[Start of section]

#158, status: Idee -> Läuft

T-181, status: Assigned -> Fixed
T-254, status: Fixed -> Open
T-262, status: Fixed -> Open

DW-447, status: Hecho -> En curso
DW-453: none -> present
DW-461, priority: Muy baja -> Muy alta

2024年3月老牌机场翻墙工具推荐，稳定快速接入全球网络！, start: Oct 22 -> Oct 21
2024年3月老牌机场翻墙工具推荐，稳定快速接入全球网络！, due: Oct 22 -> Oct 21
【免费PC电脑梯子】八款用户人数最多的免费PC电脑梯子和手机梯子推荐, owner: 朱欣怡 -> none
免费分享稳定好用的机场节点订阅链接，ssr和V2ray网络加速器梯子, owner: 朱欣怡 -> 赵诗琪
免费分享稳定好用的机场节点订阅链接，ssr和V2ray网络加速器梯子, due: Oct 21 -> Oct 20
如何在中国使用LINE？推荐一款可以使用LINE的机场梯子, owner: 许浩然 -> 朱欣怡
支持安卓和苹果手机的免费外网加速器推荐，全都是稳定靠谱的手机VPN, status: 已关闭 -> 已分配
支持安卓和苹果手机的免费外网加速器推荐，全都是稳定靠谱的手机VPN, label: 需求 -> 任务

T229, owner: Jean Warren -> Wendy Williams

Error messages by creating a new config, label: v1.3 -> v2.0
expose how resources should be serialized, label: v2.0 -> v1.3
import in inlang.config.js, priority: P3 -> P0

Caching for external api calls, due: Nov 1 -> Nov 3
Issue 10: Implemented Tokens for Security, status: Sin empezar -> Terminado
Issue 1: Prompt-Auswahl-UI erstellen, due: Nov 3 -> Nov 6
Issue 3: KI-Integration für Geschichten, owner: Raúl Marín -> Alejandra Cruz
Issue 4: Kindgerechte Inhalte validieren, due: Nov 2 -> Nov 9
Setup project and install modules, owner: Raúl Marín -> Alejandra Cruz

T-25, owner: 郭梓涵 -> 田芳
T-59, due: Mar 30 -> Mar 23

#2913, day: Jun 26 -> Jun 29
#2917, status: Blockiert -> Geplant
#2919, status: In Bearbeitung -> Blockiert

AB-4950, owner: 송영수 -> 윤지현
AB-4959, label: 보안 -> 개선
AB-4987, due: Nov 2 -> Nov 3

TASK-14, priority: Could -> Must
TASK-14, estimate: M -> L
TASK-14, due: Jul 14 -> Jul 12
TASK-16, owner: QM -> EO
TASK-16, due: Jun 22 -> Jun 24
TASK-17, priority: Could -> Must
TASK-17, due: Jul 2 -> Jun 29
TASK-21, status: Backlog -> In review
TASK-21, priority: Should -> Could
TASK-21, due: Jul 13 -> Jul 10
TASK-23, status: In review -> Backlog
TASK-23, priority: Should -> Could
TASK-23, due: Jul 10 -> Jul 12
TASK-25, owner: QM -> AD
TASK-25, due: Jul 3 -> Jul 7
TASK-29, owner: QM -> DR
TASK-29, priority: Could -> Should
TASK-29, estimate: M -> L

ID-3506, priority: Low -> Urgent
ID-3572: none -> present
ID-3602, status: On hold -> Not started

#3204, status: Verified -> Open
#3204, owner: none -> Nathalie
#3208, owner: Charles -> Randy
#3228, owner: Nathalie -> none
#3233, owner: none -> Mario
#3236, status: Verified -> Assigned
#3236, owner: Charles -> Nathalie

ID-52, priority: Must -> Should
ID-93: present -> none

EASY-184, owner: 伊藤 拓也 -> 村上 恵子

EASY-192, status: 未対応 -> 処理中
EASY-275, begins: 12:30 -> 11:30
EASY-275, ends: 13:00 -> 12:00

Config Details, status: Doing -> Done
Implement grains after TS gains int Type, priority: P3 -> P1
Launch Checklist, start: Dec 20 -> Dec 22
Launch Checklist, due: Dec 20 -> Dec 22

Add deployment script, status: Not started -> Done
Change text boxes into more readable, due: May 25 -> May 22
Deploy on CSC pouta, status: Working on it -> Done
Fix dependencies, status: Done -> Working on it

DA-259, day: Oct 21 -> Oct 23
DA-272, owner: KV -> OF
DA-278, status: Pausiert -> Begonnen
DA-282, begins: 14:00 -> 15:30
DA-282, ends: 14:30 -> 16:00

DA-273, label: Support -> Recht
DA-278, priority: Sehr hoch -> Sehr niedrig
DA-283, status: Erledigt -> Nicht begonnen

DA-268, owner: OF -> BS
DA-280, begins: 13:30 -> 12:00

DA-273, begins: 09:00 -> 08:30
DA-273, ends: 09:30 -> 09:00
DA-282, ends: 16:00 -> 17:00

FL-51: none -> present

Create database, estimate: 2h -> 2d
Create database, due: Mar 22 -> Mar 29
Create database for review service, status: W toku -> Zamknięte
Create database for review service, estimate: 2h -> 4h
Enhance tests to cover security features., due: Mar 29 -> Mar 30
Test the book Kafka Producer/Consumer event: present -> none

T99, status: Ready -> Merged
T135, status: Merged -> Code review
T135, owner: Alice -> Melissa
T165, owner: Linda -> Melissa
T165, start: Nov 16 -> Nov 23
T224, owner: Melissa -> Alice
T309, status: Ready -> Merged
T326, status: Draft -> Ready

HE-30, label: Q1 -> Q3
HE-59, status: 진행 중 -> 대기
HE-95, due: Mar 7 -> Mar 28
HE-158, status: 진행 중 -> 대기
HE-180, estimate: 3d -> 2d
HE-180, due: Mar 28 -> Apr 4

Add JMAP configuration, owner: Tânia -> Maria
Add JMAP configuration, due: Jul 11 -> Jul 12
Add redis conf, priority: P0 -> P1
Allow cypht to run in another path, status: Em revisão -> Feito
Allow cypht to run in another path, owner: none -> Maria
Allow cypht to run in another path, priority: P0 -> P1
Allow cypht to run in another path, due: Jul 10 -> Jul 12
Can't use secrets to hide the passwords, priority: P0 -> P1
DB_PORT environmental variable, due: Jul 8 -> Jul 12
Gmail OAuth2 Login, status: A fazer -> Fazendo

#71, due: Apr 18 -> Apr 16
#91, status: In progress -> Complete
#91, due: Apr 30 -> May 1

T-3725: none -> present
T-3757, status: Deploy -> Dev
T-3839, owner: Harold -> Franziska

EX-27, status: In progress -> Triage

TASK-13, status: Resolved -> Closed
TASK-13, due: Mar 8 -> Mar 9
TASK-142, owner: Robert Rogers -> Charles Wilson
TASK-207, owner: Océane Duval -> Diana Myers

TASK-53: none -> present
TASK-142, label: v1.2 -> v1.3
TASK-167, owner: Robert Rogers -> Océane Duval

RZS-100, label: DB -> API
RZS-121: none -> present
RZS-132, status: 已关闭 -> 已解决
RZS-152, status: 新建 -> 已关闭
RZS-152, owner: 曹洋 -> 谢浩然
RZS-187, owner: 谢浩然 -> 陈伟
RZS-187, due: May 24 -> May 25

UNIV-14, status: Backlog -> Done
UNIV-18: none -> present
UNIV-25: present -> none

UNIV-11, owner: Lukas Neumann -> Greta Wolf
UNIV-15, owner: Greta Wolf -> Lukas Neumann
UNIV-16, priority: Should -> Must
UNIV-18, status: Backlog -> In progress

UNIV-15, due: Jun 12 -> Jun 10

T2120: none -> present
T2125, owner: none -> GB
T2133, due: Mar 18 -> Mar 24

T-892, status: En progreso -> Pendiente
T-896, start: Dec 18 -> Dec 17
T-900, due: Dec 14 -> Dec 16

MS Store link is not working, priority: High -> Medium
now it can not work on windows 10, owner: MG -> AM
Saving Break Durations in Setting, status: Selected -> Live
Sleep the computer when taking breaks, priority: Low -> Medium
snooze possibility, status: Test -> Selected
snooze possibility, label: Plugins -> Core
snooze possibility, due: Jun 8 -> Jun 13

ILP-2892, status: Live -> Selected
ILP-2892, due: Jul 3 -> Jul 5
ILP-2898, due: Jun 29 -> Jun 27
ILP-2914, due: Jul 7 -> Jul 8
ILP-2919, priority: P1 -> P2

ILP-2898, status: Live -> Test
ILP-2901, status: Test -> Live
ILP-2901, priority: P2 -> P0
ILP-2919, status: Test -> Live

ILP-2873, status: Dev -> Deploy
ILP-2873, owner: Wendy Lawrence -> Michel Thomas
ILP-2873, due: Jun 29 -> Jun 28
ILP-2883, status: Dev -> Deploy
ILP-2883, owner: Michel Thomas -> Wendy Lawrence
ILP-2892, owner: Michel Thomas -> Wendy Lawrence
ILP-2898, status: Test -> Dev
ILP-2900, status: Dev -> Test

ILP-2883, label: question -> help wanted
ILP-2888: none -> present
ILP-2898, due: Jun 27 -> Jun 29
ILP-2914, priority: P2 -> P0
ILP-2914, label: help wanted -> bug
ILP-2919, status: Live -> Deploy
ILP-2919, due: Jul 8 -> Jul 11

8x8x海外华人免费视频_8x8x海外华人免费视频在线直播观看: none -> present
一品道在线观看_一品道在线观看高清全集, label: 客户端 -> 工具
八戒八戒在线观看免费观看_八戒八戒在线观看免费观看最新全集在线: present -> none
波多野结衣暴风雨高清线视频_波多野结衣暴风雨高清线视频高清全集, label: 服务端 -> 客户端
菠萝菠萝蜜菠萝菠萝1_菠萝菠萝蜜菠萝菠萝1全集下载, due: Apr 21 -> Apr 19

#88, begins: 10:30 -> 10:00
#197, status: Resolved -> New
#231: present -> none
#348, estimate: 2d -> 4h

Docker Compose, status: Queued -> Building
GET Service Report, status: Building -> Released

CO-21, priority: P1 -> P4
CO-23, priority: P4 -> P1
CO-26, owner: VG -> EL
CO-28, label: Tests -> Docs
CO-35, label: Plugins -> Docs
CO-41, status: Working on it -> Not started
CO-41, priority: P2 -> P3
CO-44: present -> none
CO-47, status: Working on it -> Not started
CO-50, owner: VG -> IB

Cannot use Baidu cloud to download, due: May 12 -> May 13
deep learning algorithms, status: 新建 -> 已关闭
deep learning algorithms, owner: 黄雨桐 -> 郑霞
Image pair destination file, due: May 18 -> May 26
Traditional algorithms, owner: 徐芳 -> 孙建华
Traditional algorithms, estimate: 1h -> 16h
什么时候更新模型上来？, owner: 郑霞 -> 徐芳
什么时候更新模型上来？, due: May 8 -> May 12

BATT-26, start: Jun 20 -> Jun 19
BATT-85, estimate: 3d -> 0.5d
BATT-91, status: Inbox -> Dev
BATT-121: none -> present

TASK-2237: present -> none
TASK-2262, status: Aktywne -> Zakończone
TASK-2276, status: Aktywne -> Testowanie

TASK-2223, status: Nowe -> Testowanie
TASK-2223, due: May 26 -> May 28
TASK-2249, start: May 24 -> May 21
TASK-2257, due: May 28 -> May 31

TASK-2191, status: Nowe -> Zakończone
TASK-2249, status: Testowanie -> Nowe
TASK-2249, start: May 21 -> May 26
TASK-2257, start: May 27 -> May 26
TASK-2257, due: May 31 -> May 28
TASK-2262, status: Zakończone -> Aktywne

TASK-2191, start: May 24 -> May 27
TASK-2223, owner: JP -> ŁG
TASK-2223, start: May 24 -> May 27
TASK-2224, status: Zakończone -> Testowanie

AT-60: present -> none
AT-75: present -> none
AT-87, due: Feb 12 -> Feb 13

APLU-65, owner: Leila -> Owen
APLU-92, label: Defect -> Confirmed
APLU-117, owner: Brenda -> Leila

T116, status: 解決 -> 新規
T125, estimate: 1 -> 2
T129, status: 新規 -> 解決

[End of section]

* _Aim of the exercise_: Within the material above, extract exactly the lines that start at the line containing "ILP-2901, priority: P2 -> P0" and stop after the line containing "TASK-2249, start: May 21 -> May 26", and only those.

* _Solution_:
ILP-2901, priority: P2 -> P0
ILP-2919, status: Test -> Live

ILP-2873, status: Dev -> Deploy
ILP-2873, owner: Wendy Lawrence -> Michel Thomas
ILP-2873, due: Jun 29 -> Jun 28
ILP-2883, status: Dev -> Deploy
ILP-2883, owner: Michel Thomas -> Wendy Lawrence
ILP-2892, owner: Michel Thomas -> Wendy Lawrence
ILP-2898, status: Test -> Dev
ILP-2900, status: Dev -> Test

ILP-2883, label: question -> help wanted
ILP-2888: none -> present
ILP-2898, due: Jun 27 -> Jun 29
ILP-2914, priority: P2 -> P0
ILP-2914, label: help wanted -> bug
ILP-2919, status: Live -> Deploy
ILP-2919, due: Jul 8 -> Jul 11

8x8x海外华人免费视频_8x8x海外华人免费视频在线直播观看: none -> present
一品道在线观看_一品道在线观看高清全集, label: 客户端 -> 工具
八戒八戒在线观看免费观看_八戒八戒在线观看免费观看最新全集在线: present -> none
波多野结衣暴风雨高清线视频_波多野结衣暴风雨高清线视频高清全集, label: 服务端 -> 客户端
菠萝菠萝蜜菠萝菠萝1_菠萝菠萝蜜菠萝菠萝1全集下载, due: Apr 21 -> Apr 19

#88, begins: 10:30 -> 10:00
#197, status: Resolved -> New
#231: present -> none
#348, estimate: 2d -> 4h

Docker Compose, status: Queued -> Building
GET Service Report, status: Building -> Released

CO-21, priority: P1 -> P4
CO-23, priority: P4 -> P1
CO-26, owner: VG -> EL
CO-28, label: Tests -> Docs
CO-35, label: Plugins -> Docs
CO-41, status: Working on it -> Not started
CO-41, priority: P2 -> P3
CO-44: present -> none
CO-47, status: Working on it -> Not started
CO-50, owner: VG -> IB

Cannot use Baidu cloud to download, due: May 12 -> May 13
deep learning algorithms, status: 新建 -> 已关闭
deep learning algorithms, owner: 黄雨桐 -> 郑霞
Image pair destination file, due: May 18 -> May 26
Traditional algorithms, owner: 徐芳 -> 孙建华
Traditional algorithms, estimate: 1h -> 16h
什么时候更新模型上来？, owner: 郑霞 -> 徐芳
什么时候更新模型上来？, due: May 8 -> May 12

BATT-26, start: Jun 20 -> Jun 19
BATT-85, estimate: 3d -> 0.5d
BATT-91, status: Inbox -> Dev
BATT-121: none -> present

TASK-2237: present -> none
TASK-2262, status: Aktywne -> Zakończone
TASK-2276, status: Aktywne -> Testowanie

TASK-2223, status: Nowe -> Testowanie
TASK-2223, due: May 26 -> May 28
TASK-2249, start: May 24 -> May 21
TASK-2257, due: May 28 -> May 31

TASK-2191, status: Nowe -> Zakończone
TASK-2249, status: Testowanie -> Nowe
TASK-2249, start: May 21 -> May 26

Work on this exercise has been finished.